Regarding questions about getting a note to return to work after testing negative for COVID-19, Molinaro said residents should ask their doctor for a note acknowledging that they tested negative. As far as whether there’s a curfew in Dutchess County, he said that while there’s not a set curfew in place, the idea is to stay at home to prevent the spread of illnesses.

Posting a query in the comments section, Stacey Jacobs-Coleman asked why it’s taking so long to get test results for “likely infected staff at essential business,” to which Molinaro replied that there’s currently a massive demand on the labs that are processing the COVID-19 tests, and that while some are moving quickly, other labs are overwhelmed.

Meanwhile, viewer Alice Brooks asked how to get help for senior citizens during the pandemic, to which Molinaro referred her to the online portal Dutchess Responds.

Looking ahead, Molinaro said, “We can see the peak, but we’re not there yet.”

And sadly, the pandemic hit close to home last week with the passing of Molinaro’s father, Anthony Molinaro, due to COVID-19, at a Westchester hospital. The county exec announced his loss on social media on Friday.

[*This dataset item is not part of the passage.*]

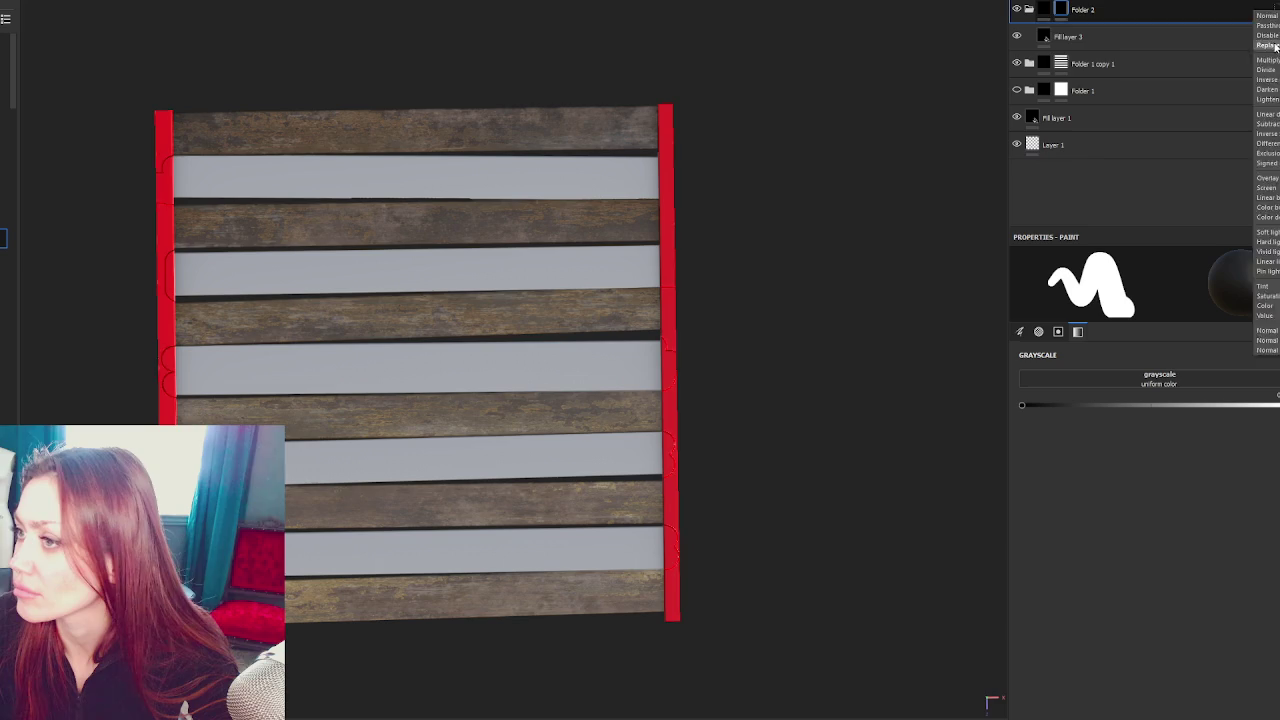
{"action": "left_click", "coordinate": [1275, 47]}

“Anthony Molinaro quietly left us this afternoon. I already miss my father but confidently know of his love for my sisters, their mom, my brother and me. And, we are grateful for the moments and memories we shared.”

Conservative Party Chairman Gerard Kassar spoke of the tragedy on behalf of the officers and members of the New York State Conservative Party and wished his best to Molinaro, who was the Republican Party’s candidate to run against Cuomo in the last gubernatorial race.

“[We] offer our sincere condolences to our friend and former candidate for governor, Marc Molinaro, on the passing of his beloved father, Anthony Molinaro, from the coronavirus savaging so many families throughout the world.

“Our deepest sympathy and prayers to Marc, his family and all the families who have lost loved ones,” added Kassar. “We hope they will be comforted by their faith and knowledge that the love they provided will live forever in our memories.”